Marmaris (Turkey), Aug. 28 (Reuters): A bomb blast killed three people and wounded dozens in the coastal city Antalya today in a second day of attacks on Turkish tourist resorts apparently designed to scare off foreigners and hit the economy.

Blasts yesterday in Turkey’s largest city Istanbul and the coastal resort of Marmaris injured 27 people and a Kurdish rebel group believed linked to the outlawed Kurdistan Workers Party (PKK) said today it carried out those attacks. “Nothing in Turkey will be as it was before,” the shadowy Kurdistan Liberation Hawks (TAK) said on its website, claiming responsibility for yesterday’s blasts.

There was no immediate claim of responsibility for today’s explosion in Antalya, the Mediterranean tourist hub, which killed three Turks.

Locals and witnesses said they heard a loud bang which broke windows, shattered glass, sent shrapnel flying into human flesh and sparked a fire at a shopping area in the heart of the city, one of Turkey’s most popular destinations.

“I saw two wounded tourists and the burned body of a dead man, a pastry vendor,” said holidaying journalist Riza Ozel.

Officials at three hospitals contacted by Reuters said they had received in total 38 wounded people. Russia’s vice-consul in Antalya, Sergey Koritsky, said the injured included a German, a Jordanian, two Iranians, four Israelis and a Russian.

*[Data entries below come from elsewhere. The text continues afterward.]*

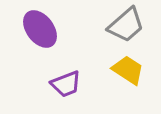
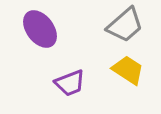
gray trapezoid: moved 1 px left
purple trapezoid: moved 4 px right, 1 px up
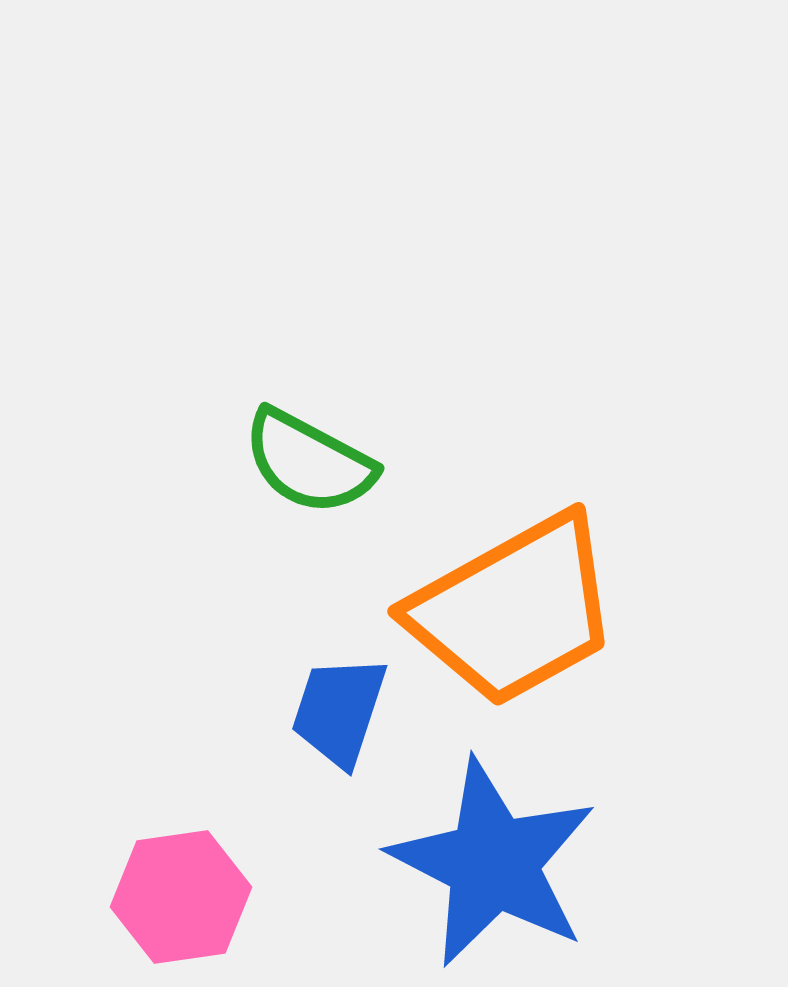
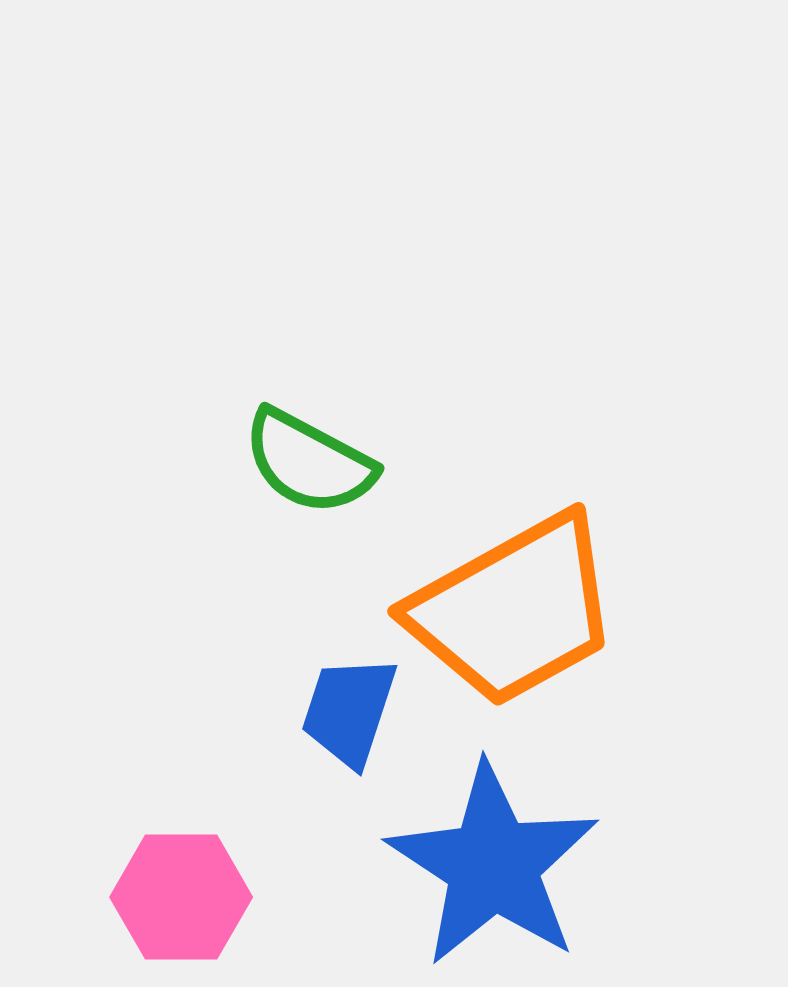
blue trapezoid: moved 10 px right
blue star: moved 2 px down; rotated 6 degrees clockwise
pink hexagon: rotated 8 degrees clockwise
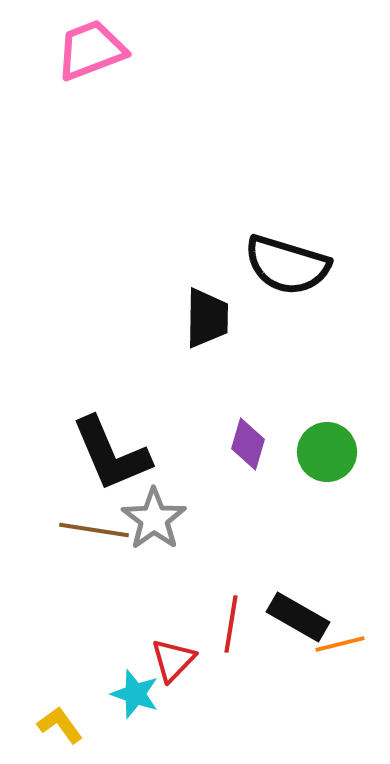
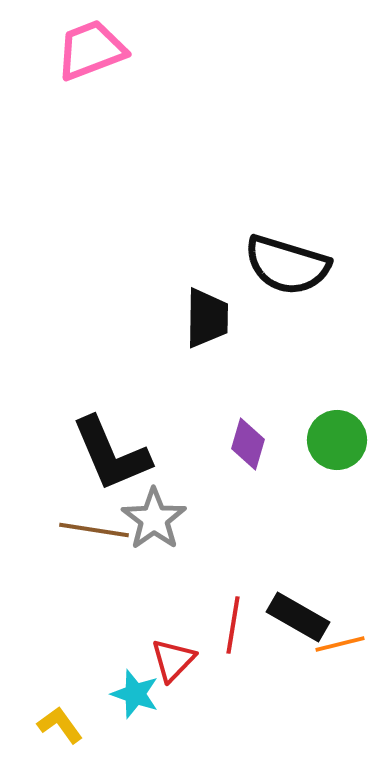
green circle: moved 10 px right, 12 px up
red line: moved 2 px right, 1 px down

“There was a fire and a lot of cars were damaged, a lot of motorbikes were damaged,” he said, adding that the street was packed with restaurants and shops.

The Antalya blast came less than 24 hours after three bombs in Marmaris injured 21 people within 15 minutes and a device in Istanbul wounded six people.

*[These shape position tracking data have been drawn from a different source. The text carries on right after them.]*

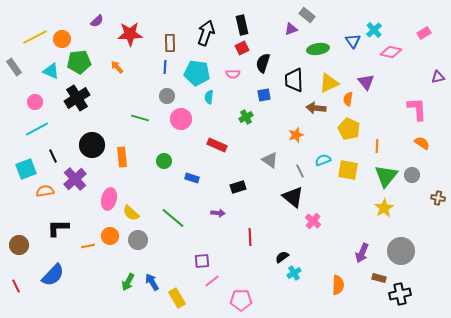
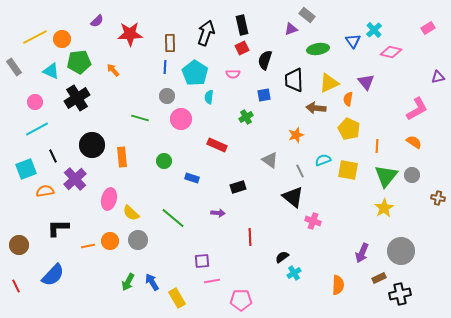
pink rectangle at (424, 33): moved 4 px right, 5 px up
black semicircle at (263, 63): moved 2 px right, 3 px up
orange arrow at (117, 67): moved 4 px left, 3 px down
cyan pentagon at (197, 73): moved 2 px left; rotated 25 degrees clockwise
pink L-shape at (417, 109): rotated 65 degrees clockwise
orange semicircle at (422, 143): moved 8 px left, 1 px up
pink cross at (313, 221): rotated 21 degrees counterclockwise
orange circle at (110, 236): moved 5 px down
brown rectangle at (379, 278): rotated 40 degrees counterclockwise
pink line at (212, 281): rotated 28 degrees clockwise
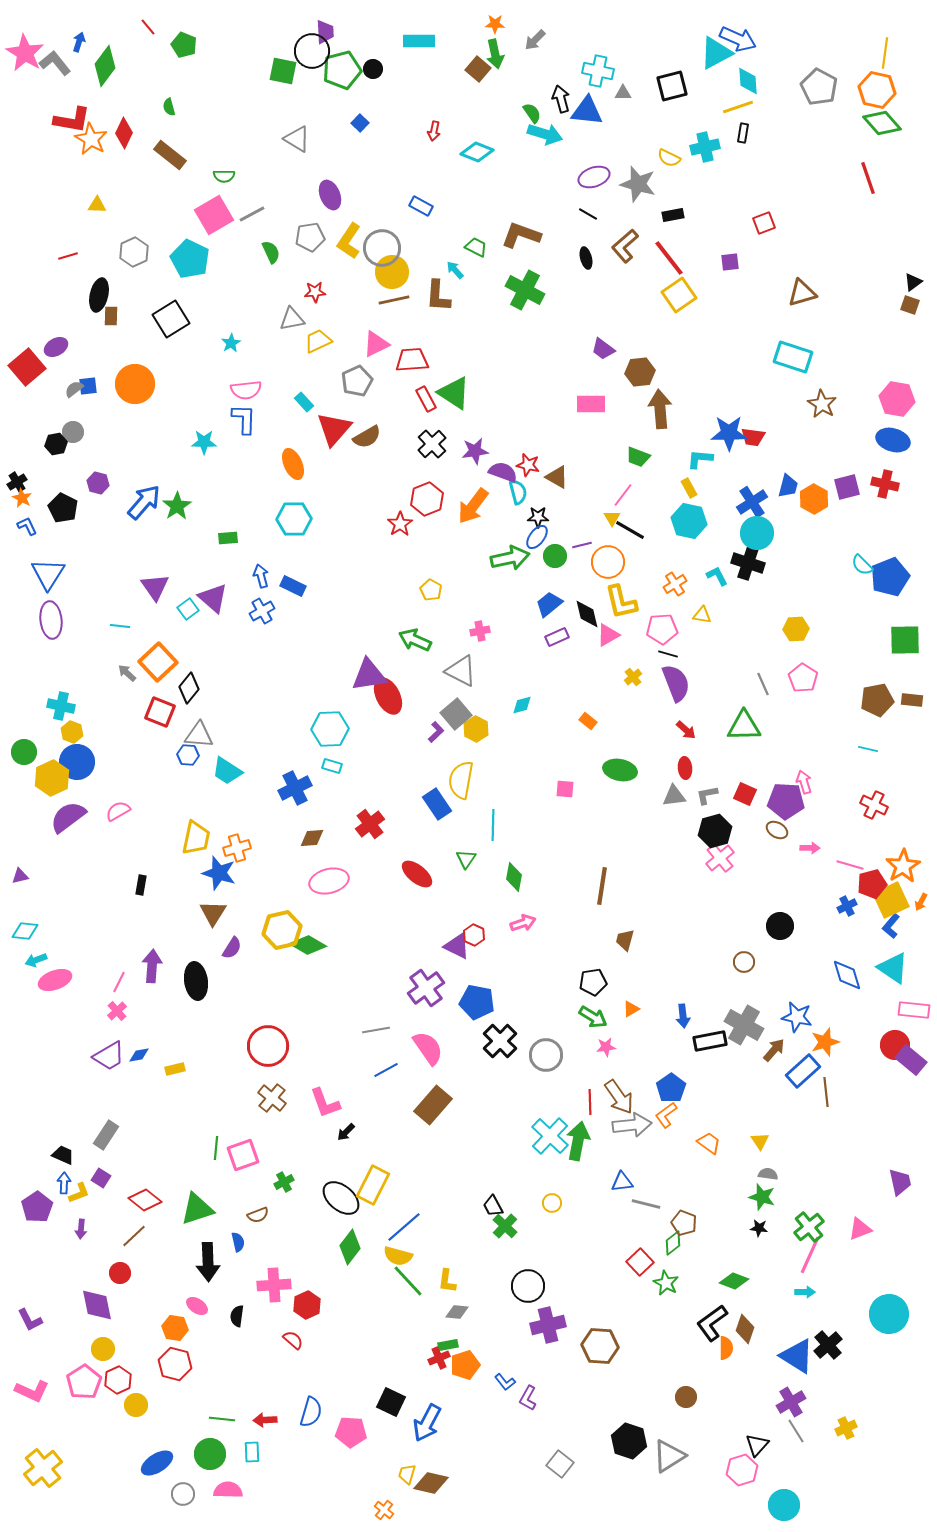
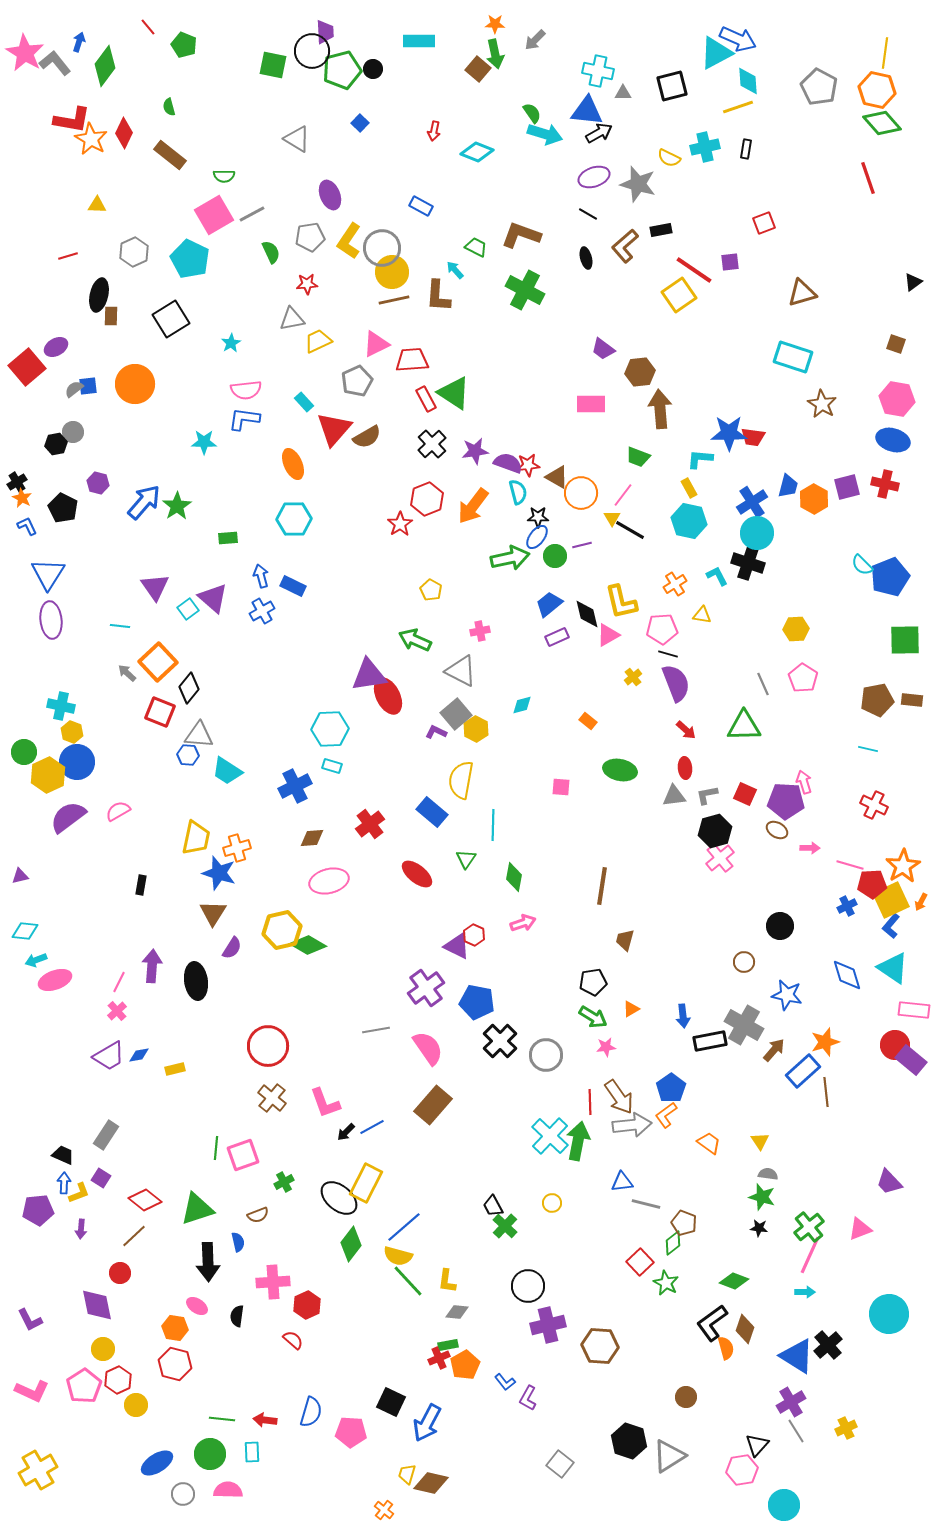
green square at (283, 71): moved 10 px left, 6 px up
black arrow at (561, 99): moved 38 px right, 34 px down; rotated 76 degrees clockwise
black rectangle at (743, 133): moved 3 px right, 16 px down
black rectangle at (673, 215): moved 12 px left, 15 px down
red line at (669, 258): moved 25 px right, 12 px down; rotated 18 degrees counterclockwise
red star at (315, 292): moved 8 px left, 8 px up
brown square at (910, 305): moved 14 px left, 39 px down
blue L-shape at (244, 419): rotated 84 degrees counterclockwise
red star at (528, 465): rotated 20 degrees counterclockwise
purple semicircle at (503, 472): moved 5 px right, 9 px up
orange circle at (608, 562): moved 27 px left, 69 px up
purple L-shape at (436, 732): rotated 110 degrees counterclockwise
yellow hexagon at (52, 778): moved 4 px left, 3 px up
blue cross at (295, 788): moved 2 px up
pink square at (565, 789): moved 4 px left, 2 px up
blue rectangle at (437, 804): moved 5 px left, 8 px down; rotated 16 degrees counterclockwise
red pentagon at (872, 884): rotated 12 degrees clockwise
blue star at (797, 1017): moved 10 px left, 22 px up
blue line at (386, 1070): moved 14 px left, 57 px down
purple trapezoid at (900, 1182): moved 11 px left; rotated 148 degrees clockwise
yellow rectangle at (373, 1185): moved 7 px left, 2 px up
black ellipse at (341, 1198): moved 2 px left
purple pentagon at (37, 1207): moved 1 px right, 3 px down; rotated 28 degrees clockwise
green diamond at (350, 1247): moved 1 px right, 3 px up
pink cross at (274, 1285): moved 1 px left, 3 px up
orange semicircle at (726, 1348): rotated 15 degrees counterclockwise
orange pentagon at (465, 1365): rotated 12 degrees counterclockwise
pink pentagon at (84, 1382): moved 4 px down
red arrow at (265, 1420): rotated 10 degrees clockwise
yellow cross at (43, 1468): moved 5 px left, 2 px down; rotated 9 degrees clockwise
pink hexagon at (742, 1470): rotated 8 degrees clockwise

Television images from Antalya showed shattered shop windows with goods scattered, bicycles torn apart on the street, crowds gathering and men carrying wounded and bloodied people, many in a state of shock.

In Marmaris, 10 Britons and six Turks were wounded when a bomb placed under a seat in a minibus exploded on a street crowded with bars and restaurants around midnight.

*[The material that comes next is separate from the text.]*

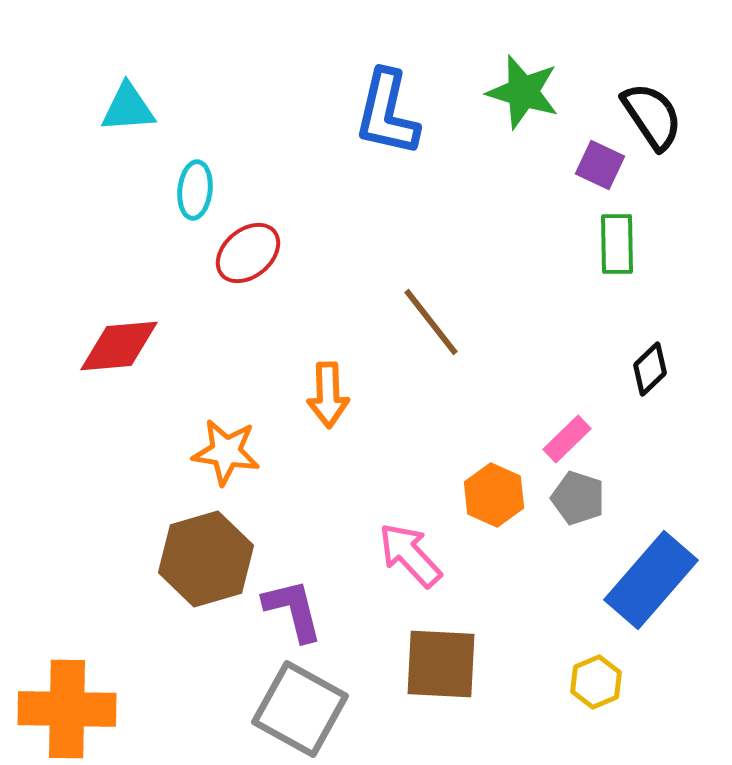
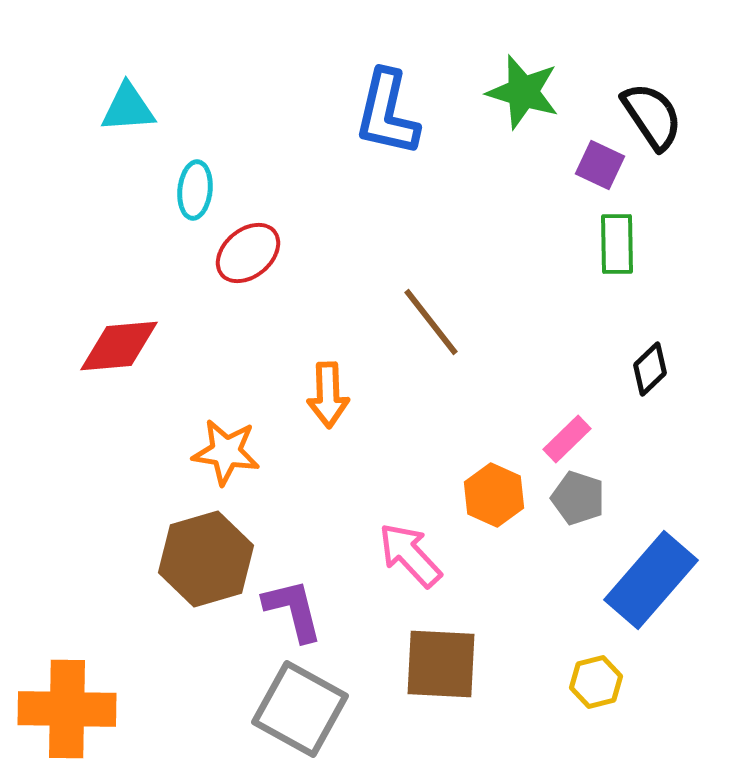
yellow hexagon: rotated 9 degrees clockwise
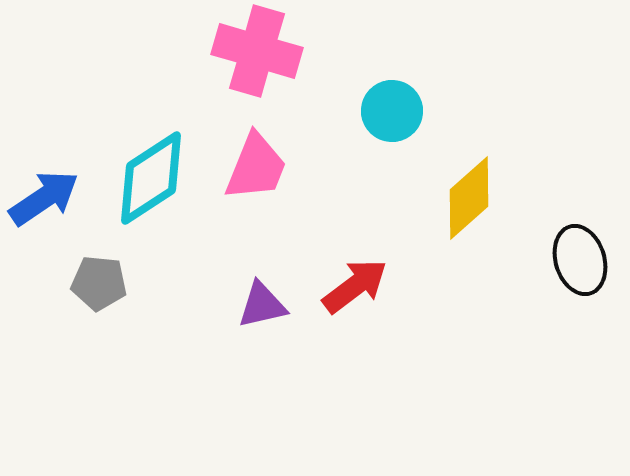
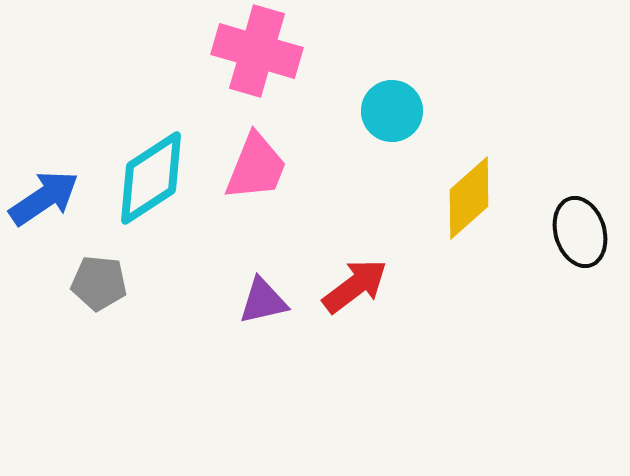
black ellipse: moved 28 px up
purple triangle: moved 1 px right, 4 px up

“Who did this? What do they want from these people?” Suzanne Bedford, whose two grandchildren were being treated at the Ahu Hetman hospital in Marmaris, asked an official.

Local authorities pledged to find the culprits, suspected of belonging to the PKK, which has waged a more than 20-year campaign to carve a homeland in the mainly Kurdish southeast.

General Yasar Buyukanit, who took over as chief of general staff at a ceremony today, said separatist terrorism would be defeated. The army is stepping up attacks on the PKK and the rebel group has offered a conditional ceasefire.